Bringing Up Father

时间:2022-10-06 09:41:08

Twenty years ago, when I was growing up, my parents’ biggest worry was that I spent entire evenings watching television. I was constantly reminded of how lucky my generation was, because television was a luxury my parents did not enjoy in 1960s India. Parents, when I was young, dealt with the ‘overdose of TV’problem in several ways, from totally denying their children access to the family TV set, to a more lenient approach, linking the extent of TV viewing permitted to how well – or otherwise – the children were doing at school.

Today as several of my friends become parents, they are facing a different challenge – one which, I believe, is much tougher and bigger than the one our parents did. Children born over the past decade in India– albeit among the middle classes – are digital natives.

Stories of two-year-olds perfectly at home operating iPads, or of kindergarten children surfing the Internet with ease are not uncommon. But here is the thing: the Net, unlike TV, is not a one-way medium. Neither is Internet access limited to a single device, as TV was. By the time children of today turn teenagers they probably know more about the Net than most of their parents. Whatever rules relating to Net usage their parents may set, they can always figure out workarounds.

I am not a parent, but the scale of the challenge is apparent to me after observing many young parents facing it. Not only is the Net a place where kids can engage in and sometimes do incredibly stupid things, it is also one where shady charaters and outright criminals lurk.

I had an interesting chat with Chuck Hollis, Chief Technology Officer at global hardware manufacturer EMC, who is a parent of three children himself. He said the best way to deal with the issue is to have a frank chat with your children. Restricting or banning access to the Net, he believed, was self-defeating. With almost every electronic gadget capable of connecting to the World Wide Web, banning the Net was almost impossible for a parent.

Instead of using draconian measures, parents should try and behave like parents. Just as parents teach their children the virtues of things like sharing and gifting, they should also give them essential life lessons about what to do and what not to do on the Net.

It is not about telling a pubescent teenage boy that he should not access pornography online. Rather it is about informing children of the dangers of things like‘sexting’ – sending naked pictures of themselves to other people. It is about teaching children what to post and what not to post on social networks. That said, I do not believe most adults themselves have got the hang of this as yet.
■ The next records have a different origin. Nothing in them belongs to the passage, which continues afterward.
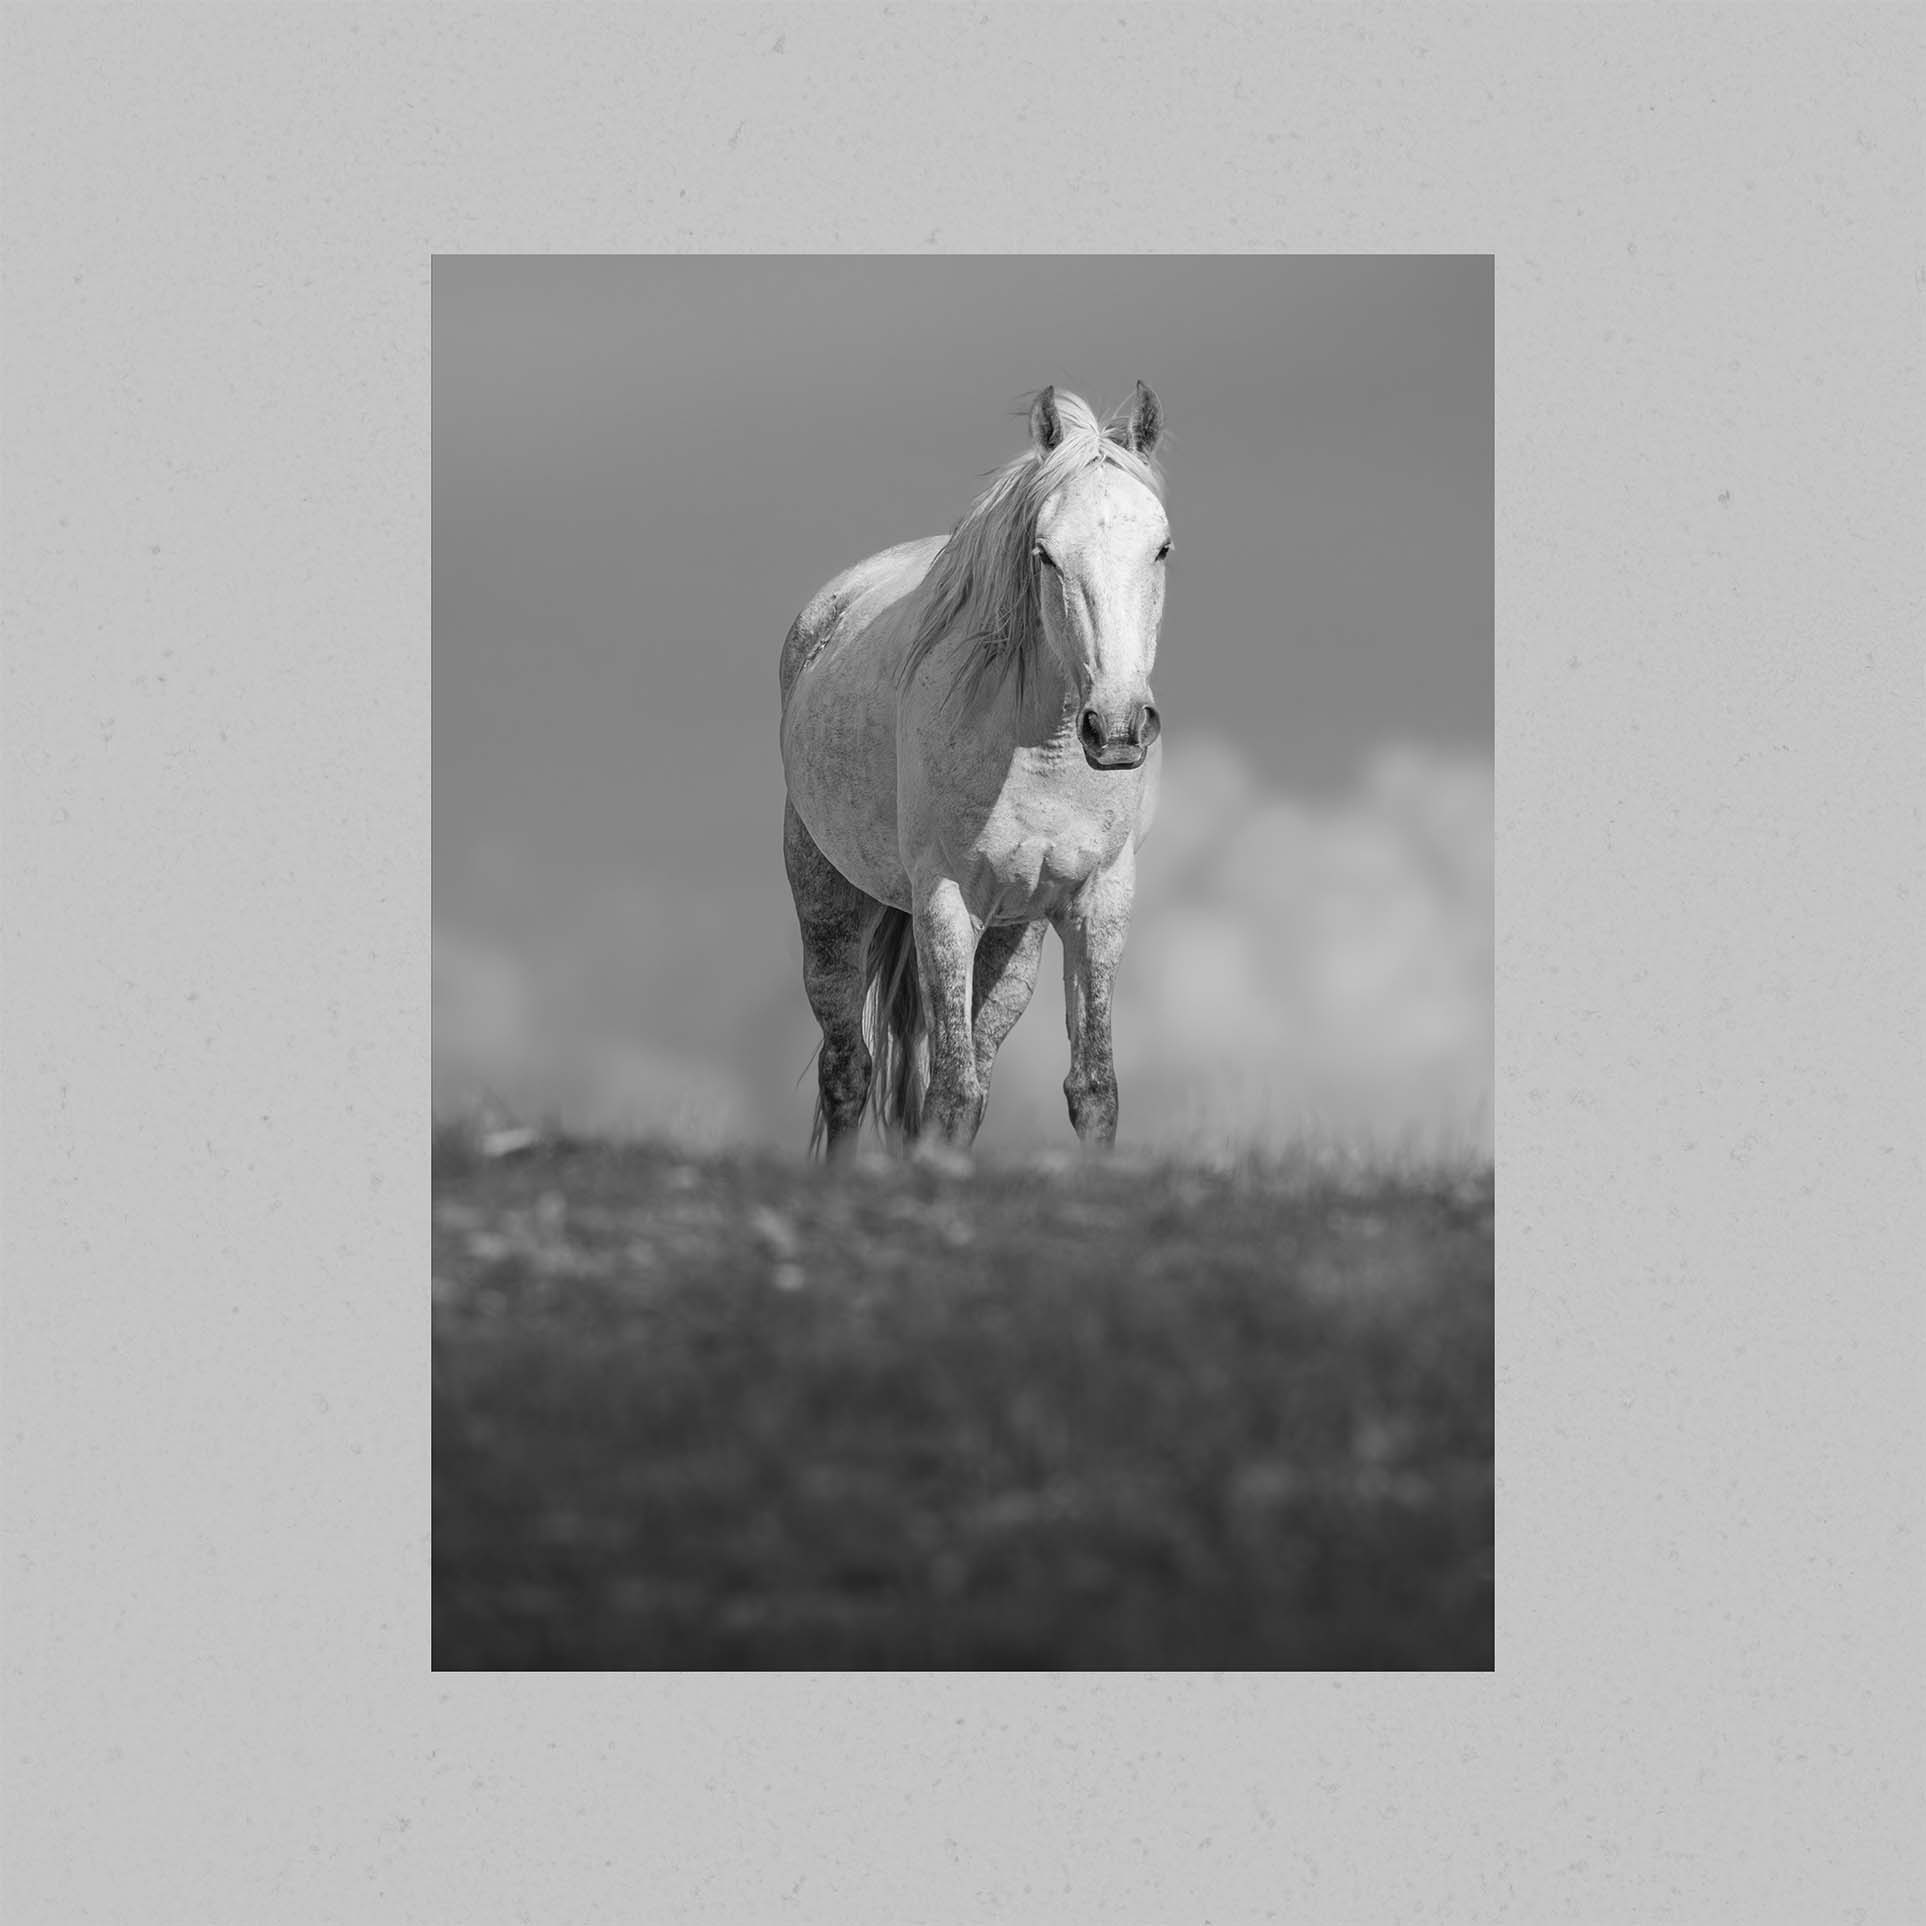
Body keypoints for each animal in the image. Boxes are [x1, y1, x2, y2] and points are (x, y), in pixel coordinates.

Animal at [779, 382, 1170, 1159]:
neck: (1040, 748)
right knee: (848, 1070)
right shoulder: (945, 899)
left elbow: (1093, 1089)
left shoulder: (1099, 902)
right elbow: (951, 1094)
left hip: (1013, 937)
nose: (1117, 728)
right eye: (1045, 555)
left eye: (1162, 548)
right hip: (830, 905)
Parents have the right to decide if and when their child should join Facebook. But once they allow the children to join, they should not spy on their Facebook activity. Still, a word or two of caution to their children face to face, will not hurt. At the same time, it is advisable not to post on the children’s social media pages, you may end up embarrassing them terribly before their friends.

As we get more and more culturally connected to the digital world, it will continue to pose fresh challenges for parents. There are few right or wrong answers to these dilemmas. But of one thing I am fairly certain. Parental censorship is not the answer.